The president and co-owner of Amedia is leaving to found a new company and do more U.S. adaptations and local content.
Alexander Akopov told The Hollywood Reporter he is leaving Amedia, which he set up in 2002 and in which he still owns 34 percent, to concentrate on producing TV shows and series with his own new company, Kosmos Film.
"I want to concentrate on creative projects," he said. "[Partner] Len [Blavatnik] and I have worked enough together. When we started it was a different market; a seller's market. There was a huge opportunity for investment. You could put in $2 million to $6 million on a series and then sell it to the channels."
"Now it is a buyer's market -- you develop a project and then the TV channel invests and they gain control of many of the rights," he went on to say. "You end up with fewer, smaller, more specific rights; less for your library."
Blavatnik acquired a share in the company in 2005 and currently owns the remaining 66 percent stake. Last year, there were reports that the two partners were looking to sell the company.
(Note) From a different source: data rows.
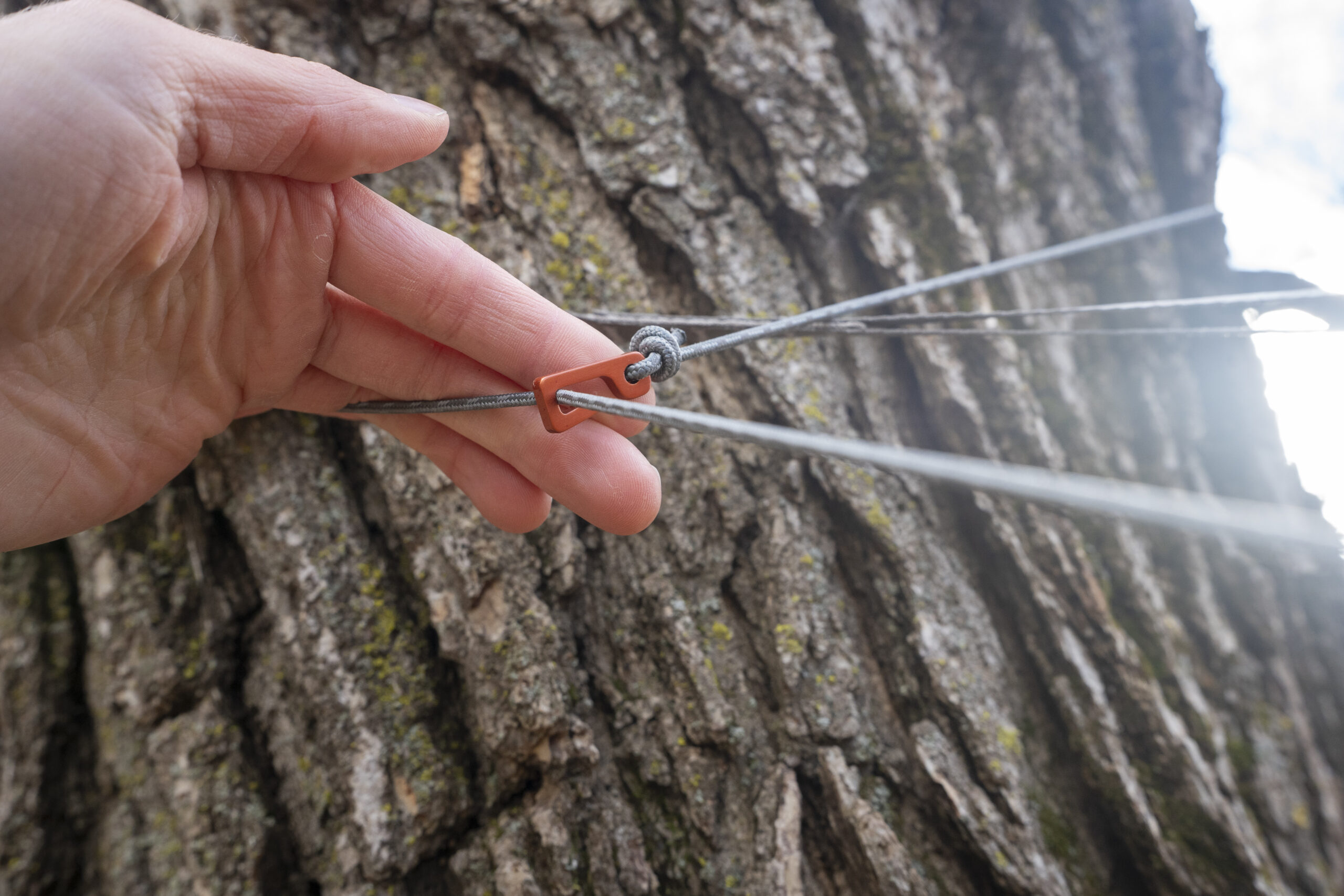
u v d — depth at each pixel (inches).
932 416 14.0
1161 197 17.8
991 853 11.4
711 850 11.4
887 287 14.1
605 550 12.4
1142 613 13.4
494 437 10.1
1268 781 13.3
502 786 11.5
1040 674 13.0
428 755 11.7
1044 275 15.5
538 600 11.9
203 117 8.0
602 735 11.9
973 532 13.5
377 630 12.1
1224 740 13.4
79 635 13.5
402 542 12.2
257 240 8.8
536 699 11.4
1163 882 12.0
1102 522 13.8
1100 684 12.8
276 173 8.6
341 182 9.0
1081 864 12.0
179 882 11.7
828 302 14.0
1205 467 16.0
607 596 12.3
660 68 13.8
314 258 9.1
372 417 10.7
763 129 13.7
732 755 11.8
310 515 12.3
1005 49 15.9
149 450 9.5
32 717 13.0
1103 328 15.7
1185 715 13.0
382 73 13.4
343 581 12.1
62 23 7.6
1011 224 15.3
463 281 9.4
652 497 10.0
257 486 12.3
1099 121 16.7
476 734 11.7
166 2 12.8
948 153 15.2
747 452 12.8
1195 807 12.2
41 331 8.2
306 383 10.4
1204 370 16.5
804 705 11.9
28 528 9.2
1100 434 15.0
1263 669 14.5
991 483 5.9
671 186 13.3
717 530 12.5
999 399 13.9
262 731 12.3
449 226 12.9
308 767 11.9
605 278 13.0
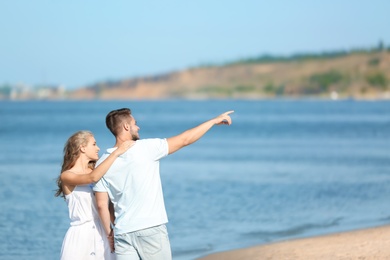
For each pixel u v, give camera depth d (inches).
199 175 1026.7
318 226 581.6
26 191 815.1
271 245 462.0
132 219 259.9
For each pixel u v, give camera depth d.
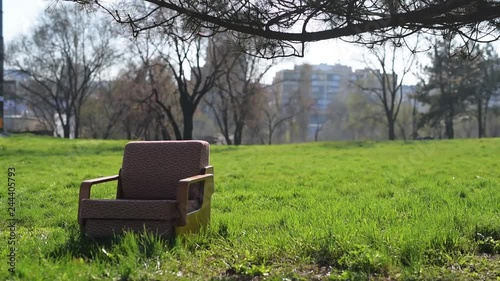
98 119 61.22
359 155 23.66
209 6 5.02
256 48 5.50
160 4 5.02
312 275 4.75
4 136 37.38
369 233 5.80
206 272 4.85
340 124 71.69
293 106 61.25
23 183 12.98
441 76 49.44
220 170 16.56
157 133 49.12
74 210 8.97
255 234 6.29
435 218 6.97
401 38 5.48
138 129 50.91
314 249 5.33
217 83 45.84
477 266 5.02
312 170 16.25
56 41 50.94
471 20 5.01
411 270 4.75
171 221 5.65
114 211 5.72
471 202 8.82
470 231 6.16
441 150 25.09
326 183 12.75
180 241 5.55
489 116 60.00
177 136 39.00
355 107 61.50
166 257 5.11
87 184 5.97
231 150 28.75
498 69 49.50
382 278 4.65
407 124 64.19
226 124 47.91
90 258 5.27
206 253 5.48
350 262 4.91
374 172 15.36
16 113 68.31
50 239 6.15
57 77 53.38
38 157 21.11
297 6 5.02
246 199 10.35
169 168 6.48
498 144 27.98
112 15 5.09
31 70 51.91
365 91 58.34
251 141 64.25
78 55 52.41
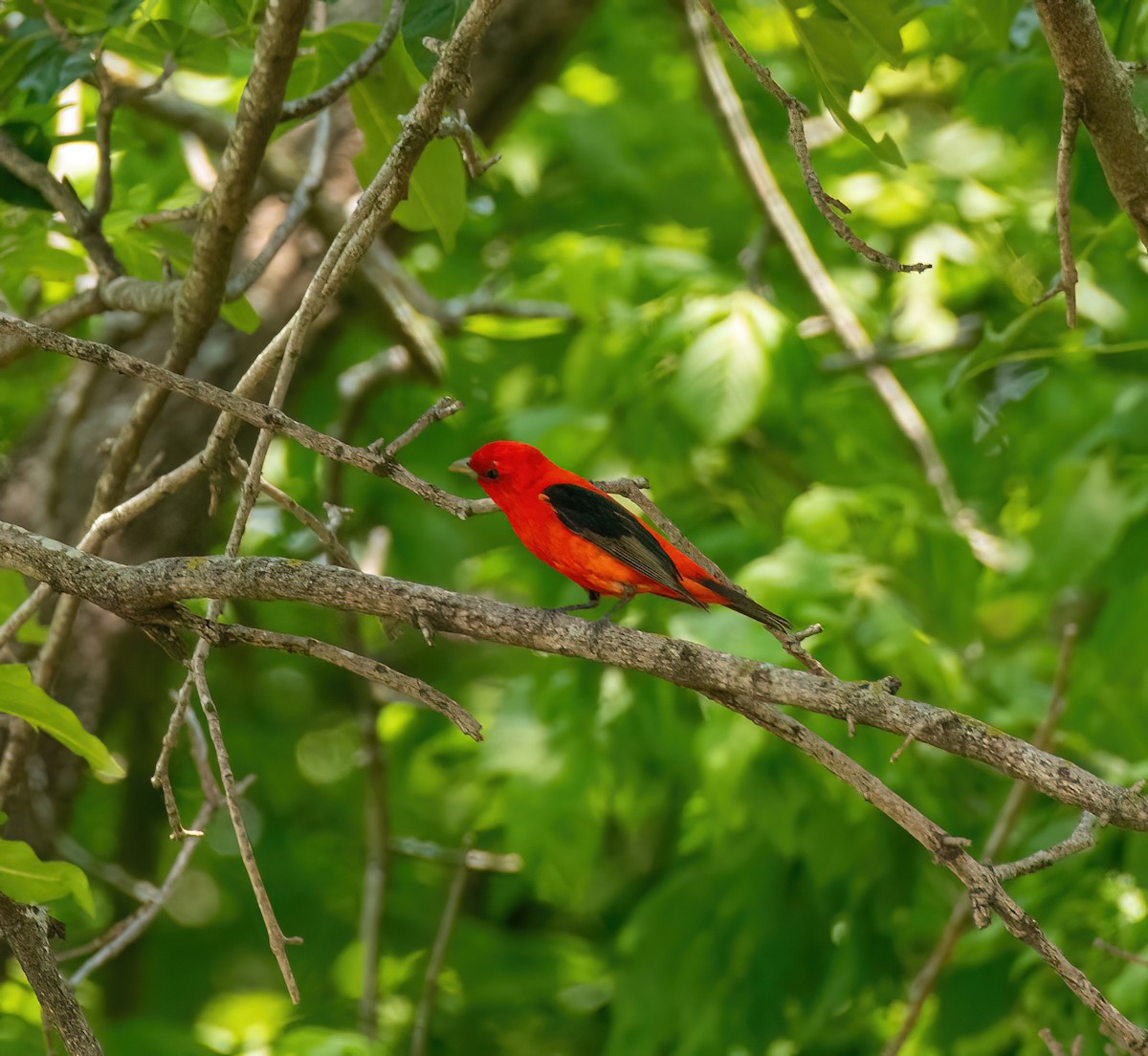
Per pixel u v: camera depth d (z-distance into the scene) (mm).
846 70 6309
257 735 17750
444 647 17203
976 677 12328
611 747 13023
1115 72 5473
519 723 13734
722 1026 12414
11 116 8398
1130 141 5633
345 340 15523
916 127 16688
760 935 12570
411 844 13875
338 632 14672
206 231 6766
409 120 5621
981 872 4891
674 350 12617
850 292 15727
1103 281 13734
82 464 10586
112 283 7730
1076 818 11719
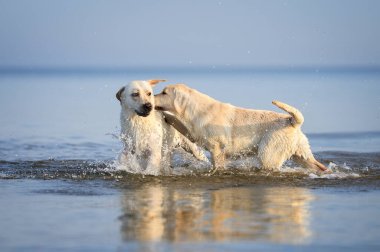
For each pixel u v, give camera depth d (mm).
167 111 13008
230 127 12844
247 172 12852
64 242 7969
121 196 10633
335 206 9852
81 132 21500
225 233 8305
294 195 10719
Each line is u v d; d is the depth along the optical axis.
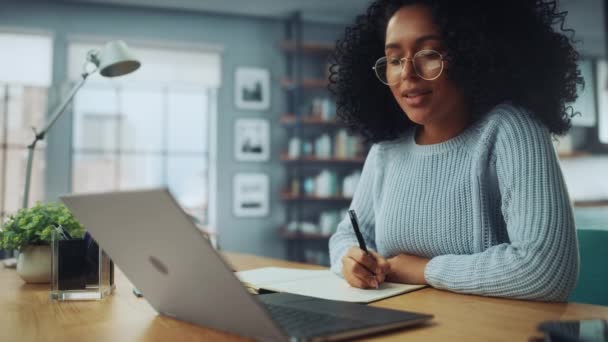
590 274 1.22
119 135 5.48
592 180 5.91
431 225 1.13
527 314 0.79
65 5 4.72
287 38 5.25
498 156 1.06
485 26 1.08
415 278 1.03
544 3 1.18
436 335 0.66
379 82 1.35
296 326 0.64
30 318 0.81
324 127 5.32
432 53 1.07
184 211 0.55
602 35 5.74
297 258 5.07
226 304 0.60
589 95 5.73
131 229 0.64
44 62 4.64
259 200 5.16
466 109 1.17
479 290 0.93
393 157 1.30
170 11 4.98
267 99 5.21
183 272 0.62
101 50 2.16
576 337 0.47
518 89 1.11
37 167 4.91
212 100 5.31
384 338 0.65
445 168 1.14
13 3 4.61
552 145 1.03
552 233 0.91
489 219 1.08
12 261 1.55
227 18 5.12
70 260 0.95
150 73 4.89
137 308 0.87
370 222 1.36
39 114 4.73
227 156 5.10
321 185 5.06
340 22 5.38
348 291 0.95
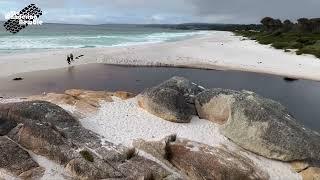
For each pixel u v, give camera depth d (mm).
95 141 17297
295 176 17312
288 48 66438
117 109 21922
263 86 38344
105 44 79438
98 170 15336
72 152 16094
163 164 17156
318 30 102625
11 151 15812
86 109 21375
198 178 16328
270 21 122688
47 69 41406
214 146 18312
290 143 17656
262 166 17547
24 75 37656
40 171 15391
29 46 65188
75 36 107375
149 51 59688
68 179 15211
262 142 18031
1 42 71438
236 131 18953
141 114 21484
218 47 70812
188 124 20828
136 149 17812
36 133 16734
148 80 38875
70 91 24047
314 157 17547
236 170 16141
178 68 46625
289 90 36875
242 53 61438
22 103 18812
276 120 18328
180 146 17312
Amedia is one of the biggest players in the Russian TV series market, known for successful local adaptations of The Nanny and Ugly Betty.
According to Akopov, he and Blavatnik are working on how to divide up assets. The two remain friends and will restructure shares in Amedia production by shifting assets around within the group. They will continue to cooperate on other parts of the company, such as Amedia Premium Channel and Internet interests.
Akopov's next project is the second season of Catherine the Great. The 10-part costume drama, broadcast by the state-run channel Rossiya last year, was one of Russia's most expensive ever at $500,000 an episode.
The new series, made as a co-production between Amedia and Kosmos, will also run on Rossiya.
Akopov will be announcing a number of adaptations of U.S. shows and sitcoms in September. He is currently negotiating with majors and TV companies in the U.S.